→ **Exercise brief**
Copy every entry word for word. Skip the pictures.

==== Input for this task

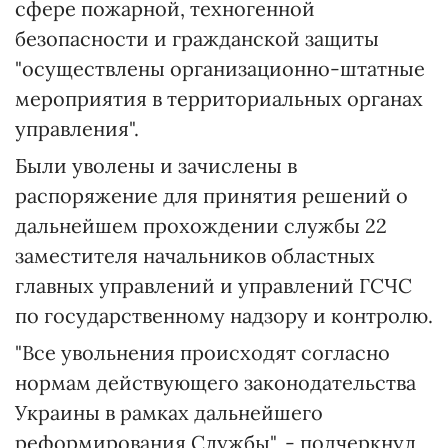
сфере пожарной, техногенной
безопасности и гражданской защиты
"осуществлены организационно-штатные
мероприятия в территориальных органах
управления".
Были уволены и зачислены в
распоряжение для принятия решений о
дальнейшем прохождении службы 22
заместителя начальников областных
главных управлений и управлений ГСЧС
по государственному надзору и контролю.
"Все увольнения происходят согласно
нормам действующего законодательства
Украины в рамках дальнейшего
реформирования Службы", - подчеркнул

========

→ **Task output**
сфере пожарной, техногенной
безопасности и гражданской защиты
"осуществлены организационно-штатные
мероприятия в территориальных органах
управления".
Были уволены и зачислены в
распоряжение для принятия решений о
дальнейшем прохождении службы 22
заместителя начальников областных
главных управлений и управлений ГСЧС
по государственному надзору и контролю.
"Все увольнения происходят согласно
нормам действующего законодательства
Украины в рамках дальнейшего
реформирования Службы", - подчеркнул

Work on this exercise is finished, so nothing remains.